Exercise aim:
Whenever a line in the data contains "Operaciones", show that line.

Data provided:
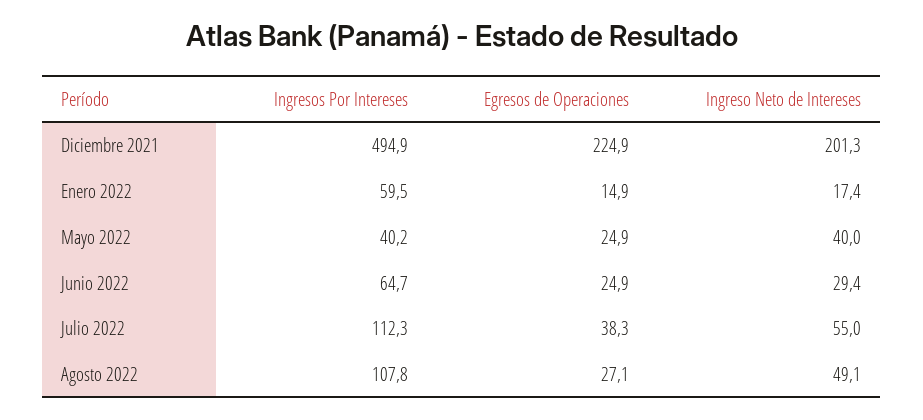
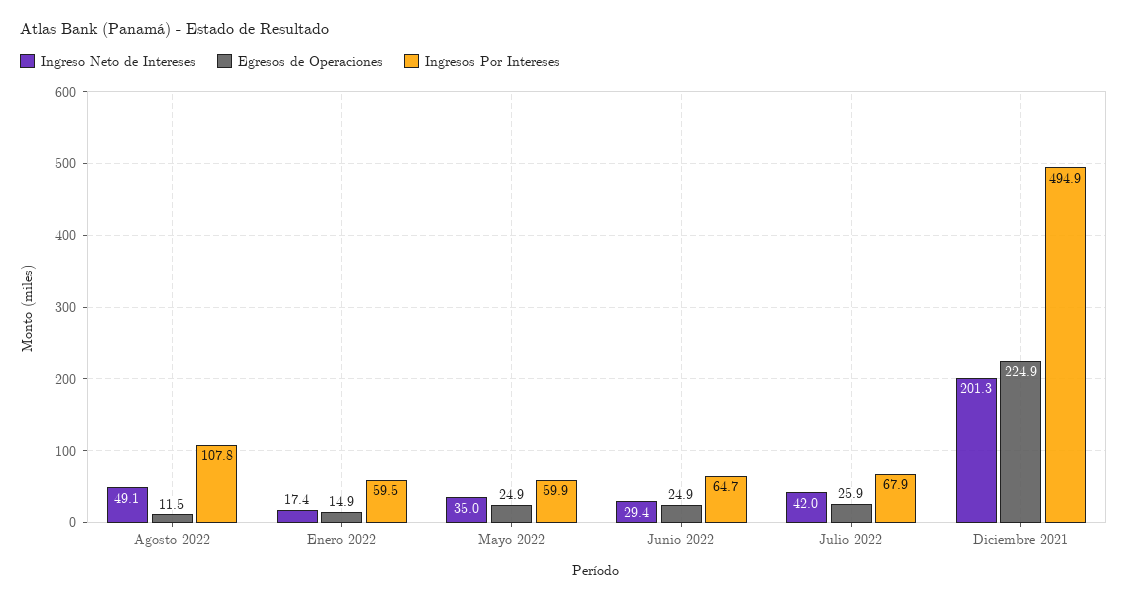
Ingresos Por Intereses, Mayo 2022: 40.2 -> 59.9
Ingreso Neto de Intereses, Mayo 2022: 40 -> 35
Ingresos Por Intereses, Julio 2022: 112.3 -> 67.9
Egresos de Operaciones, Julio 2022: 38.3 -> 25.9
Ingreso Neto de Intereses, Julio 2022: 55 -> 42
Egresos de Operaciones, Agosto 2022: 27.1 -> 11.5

==

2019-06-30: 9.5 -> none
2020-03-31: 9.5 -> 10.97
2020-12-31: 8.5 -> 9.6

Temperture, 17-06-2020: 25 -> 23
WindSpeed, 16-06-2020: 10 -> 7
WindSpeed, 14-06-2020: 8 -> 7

--

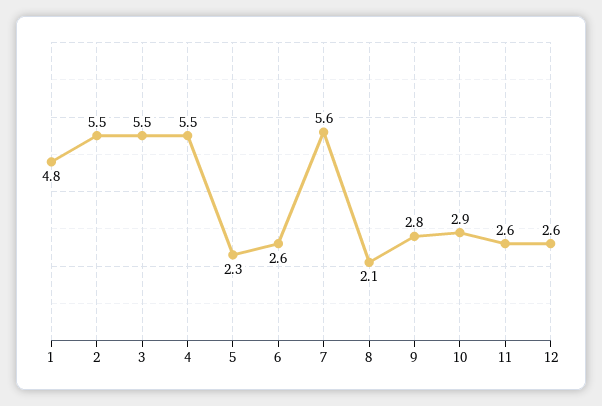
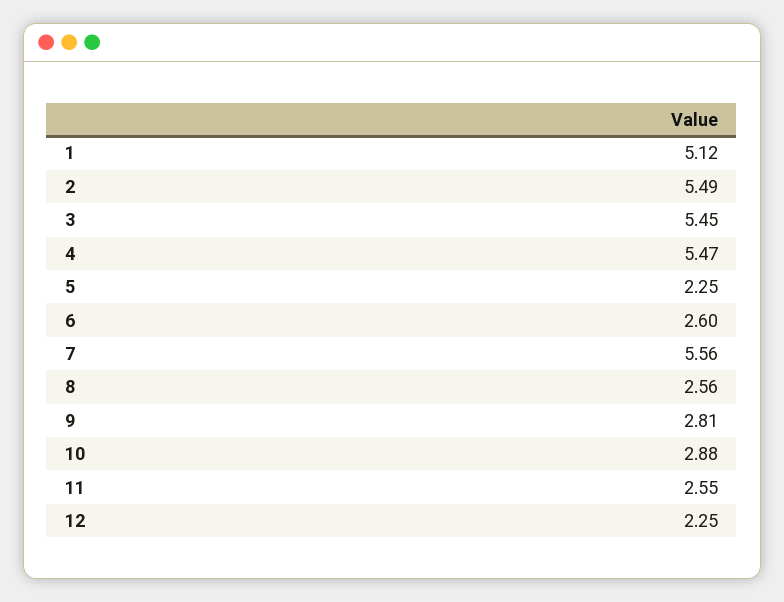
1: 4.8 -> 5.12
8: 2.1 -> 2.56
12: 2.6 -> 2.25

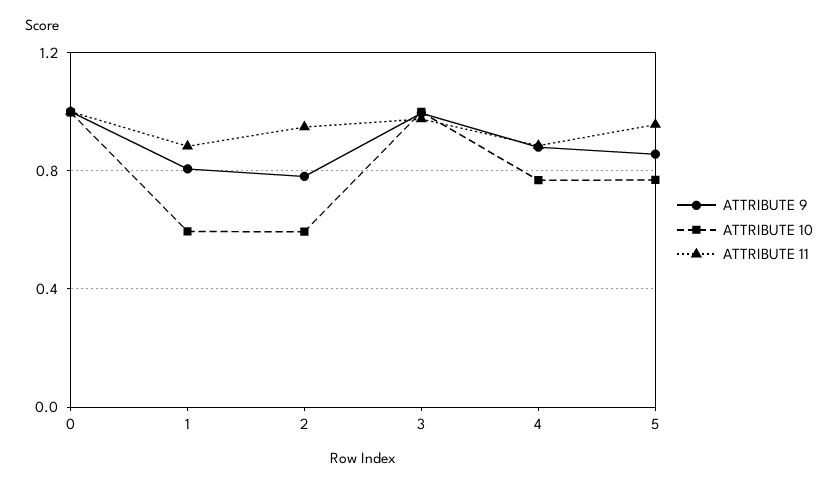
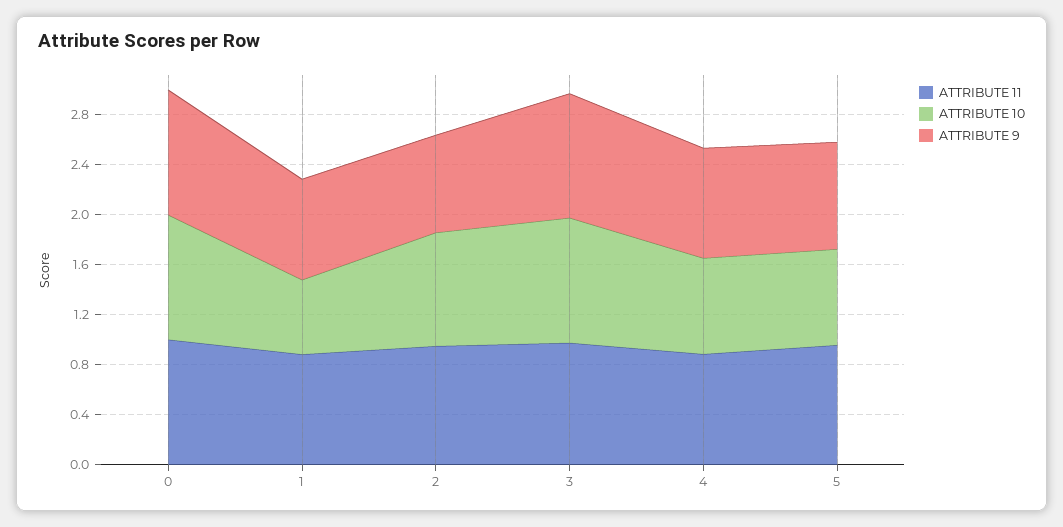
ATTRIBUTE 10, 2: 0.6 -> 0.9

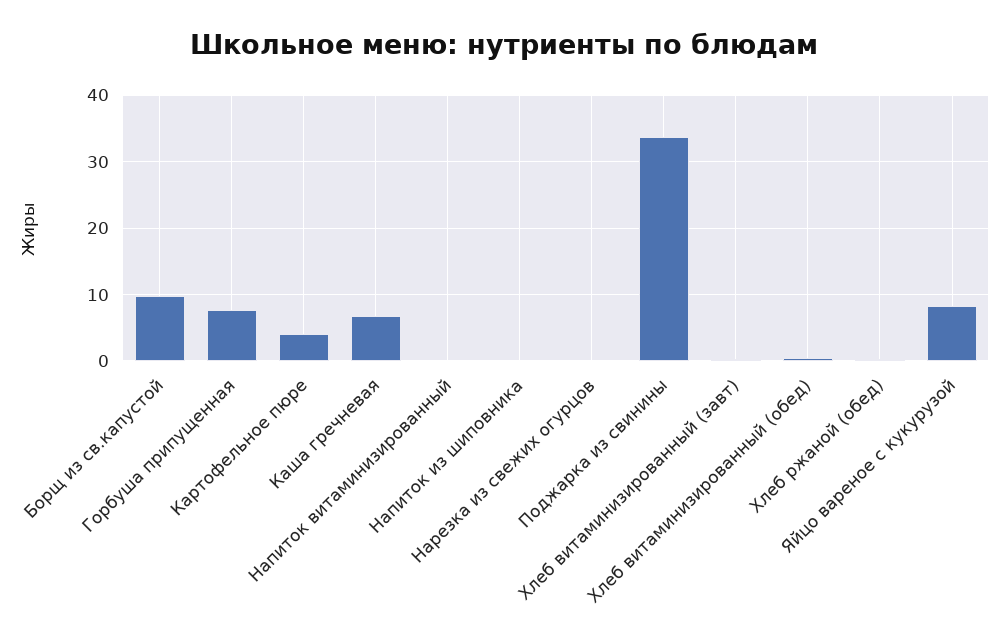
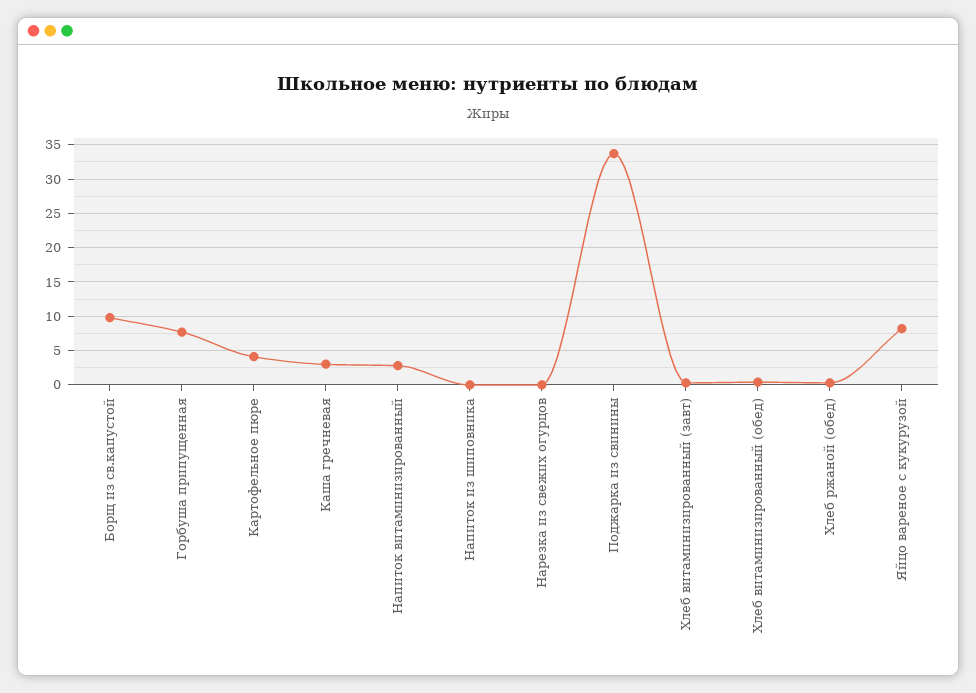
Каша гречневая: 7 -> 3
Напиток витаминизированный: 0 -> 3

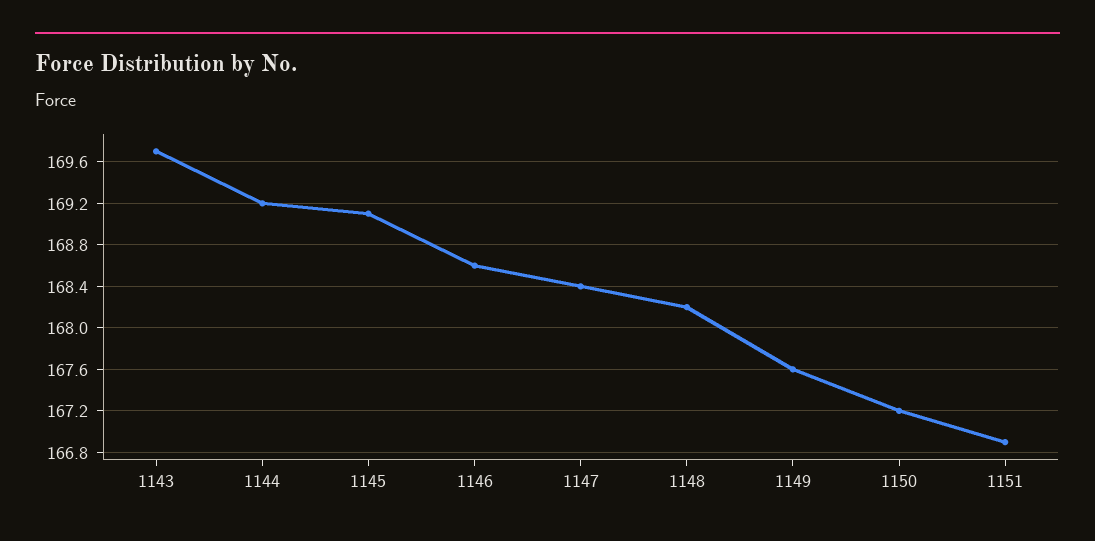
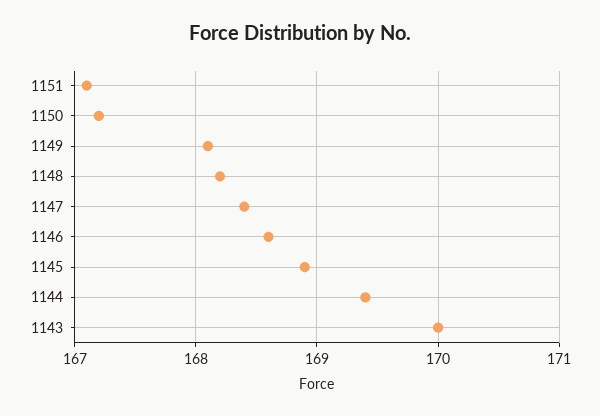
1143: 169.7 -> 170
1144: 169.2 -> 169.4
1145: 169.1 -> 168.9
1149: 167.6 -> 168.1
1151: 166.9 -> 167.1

Answer box:
Egresos de Operaciones, Julio 2022: 38.3 -> 25.9
Egresos de Operaciones, Agosto 2022: 27.1 -> 11.5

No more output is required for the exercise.